A nationwide phone hoax is the "the largest scam of its kind that we have ever seen," and taxpayers need to be weary of telephone calls from anyone claiming to be an IRS agent, the inspector general for the Internal Revenue Service said.
The scam has targeted more than 20,000 taxpayers and involves fake IRS agents who call taxpayers, saying they owe tax money to the government and demand immediate payment via a prepaid debit card or wire transfer, J. Russell George, Treasury inspector general for tax administration said in a warning statement
to taxpayers Thursday.
If the victim doesn't comply, he or she is threatened with arrest, deportation or loss of a business or driver's license.
"If someone unexpectedly calls claiming to be from the IRS and uses threatening language if you don't pay immediately, that is a sign that it really isn't the IRS calling," George explained.
If a similar phone call is received, taxpayers are advised to hang up and call the IRS directly to verify that the phone call is legitimate.
The IG's office explained that the IRS will always contact a taxpayer by mail first, in the case of unpaid taxes, before attempting to contact the individual by phone.

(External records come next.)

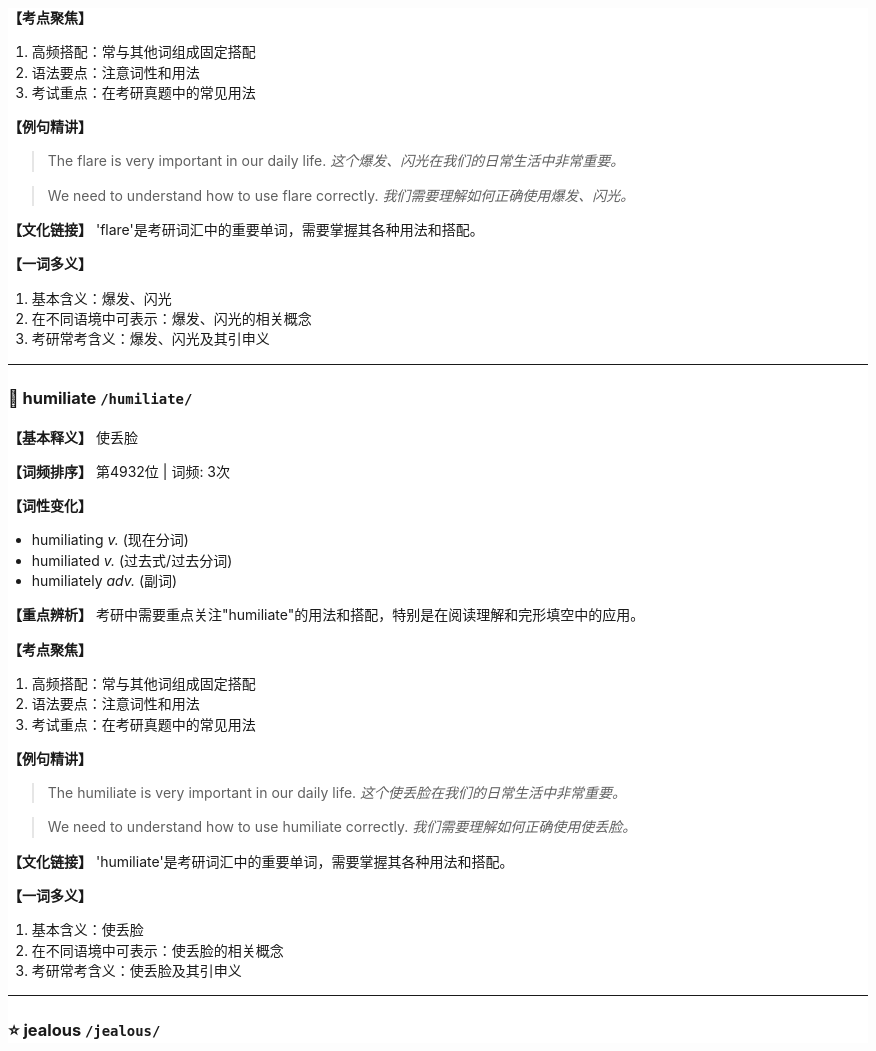 **【考点聚焦】**
1. 高频搭配：常与其他词组成固定搭配
2. 语法要点：注意词性和用法
3. 考试重点：在考研真题中的常见用法

**【例句精讲】**
> The flare is very important in our daily life.
> *这个爆发、闪光在我们的日常生活中非常重要。*

> We need to understand how to use flare correctly.
> *我们需要理解如何正确使用爆发、闪光。*

**【文化链接】**
'flare'是考研词汇中的重要单词，需要掌握其各种用法和搭配。

**【一词多义】**
1. 基本含义：爆发、闪光
2. 在不同语境中可表示：爆发、闪光的相关概念
3. 考研常考含义：爆发、闪光及其引申义

---
### 💫 humiliate `/humiliate/`

**【基本释义】** 使丢脸

**【词频排序】** 第4932位 | 词频: 3次

**【词性变化】**
- humiliating *v.* (现在分词)
- humiliated *v.* (过去式/过去分词)
- humiliately *adv.* (副词)

**【重点辨析】**
考研中需要重点关注"humiliate"的用法和搭配，特别是在阅读理解和完形填空中的应用。

**【考点聚焦】**
1. 高频搭配：常与其他词组成固定搭配
2. 语法要点：注意词性和用法
3. 考试重点：在考研真题中的常见用法

**【例句精讲】**
> The humiliate is very important in our daily life.
> *这个使丢脸在我们的日常生活中非常重要。*

> We need to understand how to use humiliate correctly.
> *我们需要理解如何正确使用使丢脸。*

**【文化链接】**
'humiliate'是考研词汇中的重要单词，需要掌握其各种用法和搭配。

**【一词多义】**
1. 基本含义：使丢脸
2. 在不同语境中可表示：使丢脸的相关概念
3. 考研常考含义：使丢脸及其引申义

---
### ⭐ jealous `/jealous/`
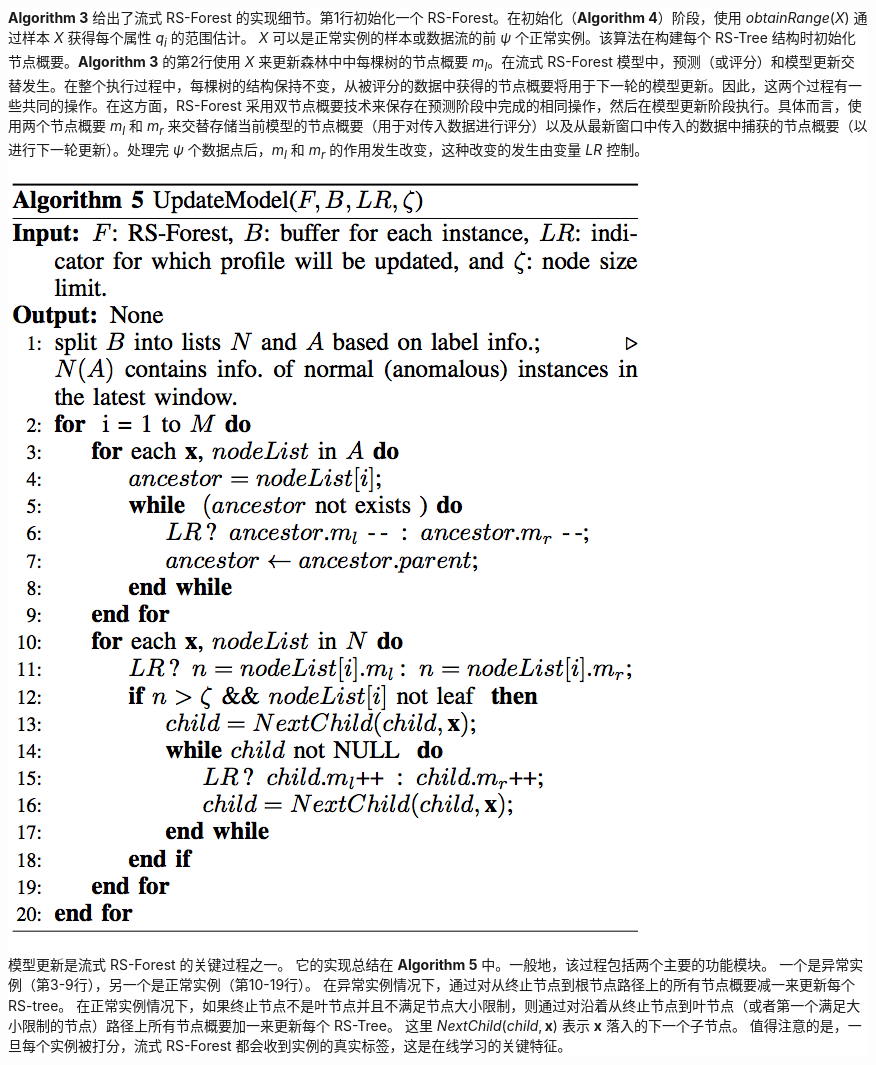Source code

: **Algorithm 3** 给出了流式 RS-Forest 的实现细节。第1行初始化一个 RS-Forest。在初始化（**Algorithm 4**）阶段，使用 $obtainRange(X)$ 通过样本 $X$ 获得每个属性 $q_i$ 的范围估计。 $X$ 可以是正常实例的样本或数据流的前 $\psi$ 个正常实例。该算法在构建每个 RS-Tree 结构时初始化节点概要。**Algorithm 3** 的第2行使用 $X$ 来更新森林中中每棵树的节点概要 $m_l$。在流式 RS-Forest 模型中，预测（或评分）和模型更新交替发生。在整个执行过程中，每棵树的结构保持不变，从被评分的数据中获得的节点概要将用于下一轮的模型更新。因此，这两个过程有一些共同的操作。在这方面，RS-Forest 采用双节点概要技术来保存在预测阶段中完成的相同操作，然后在模型更新阶段执行。具体而言，使用两个节点概要 $m_l$ 和 $m_r$ 来交替存储当前模型的节点概要（用于对传入数据进行评分）以及从最新窗口中传入的数据中捕获的节点概要（以进行下一轮更新）。处理完 $\psi$ 个数据点后，$m_l$ 和 $m_r$ 的作用发生改变，这种改变的发生由变量 $LR$ 控制。

![4-5 Algorithm 5](/assets/blog-images/Anomaly-Detection-4.5.png)

模型更新是流式 RS-Forest 的关键过程之一。 它的实现总结在 **Algorithm 5** 中。一般地，该过程包括两个主要的功能模块。 一个是异常实例（第3-9行），另一个是正常实例（第10-19行）。 在异常实例情况下，通过对从终止节点到根节点路径上的所有节点概要减一来更新每个 RS-tree。 在正常实例情况下，如果终止节点不是叶节点并且不满足节点大小限制，则通过对沿着从终止节点到叶节点（或者第一个满足大小限制的节点）路径上所有节点概要加一来更新每个 RS-Tree。 这里 $NextChild(child, \mathbf{x})$ 表示 $\mathbf{x}$ 落入的下一个子节点。 值得注意的是，一旦每个实例被打分，流式 RS-Forest 都会收到实例的真实标签，这是在线学习的关键特征。
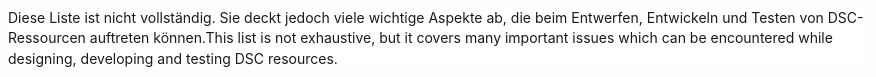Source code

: <span data-ttu-id="4da34-247">Diese Liste ist nicht vollständig. Sie deckt jedoch viele wichtige Aspekte ab, die beim Entwerfen, Entwickeln und Testen von DSC-Ressourcen auftreten können.</span><span class="sxs-lookup"><span data-stu-id="4da34-247">This list is not exhaustive, but it covers many important issues which can be encountered while designing, developing and testing DSC resources.</span></span>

The IRS will also never ask for payment with a prepaid debit card, wire transfer or credit card over the the phone.
The IRS scam has already cost taxpayers $1 million collectively.
"The increasing number of people receiving these unsolicited calls from individuals who fraudulently claim to represent the IRS is alarming," George said.
"At all times, and particularly during tax season, we want to make sure that innocent taxpayers are alert to this scam so they are not harmed by these criminals," he added.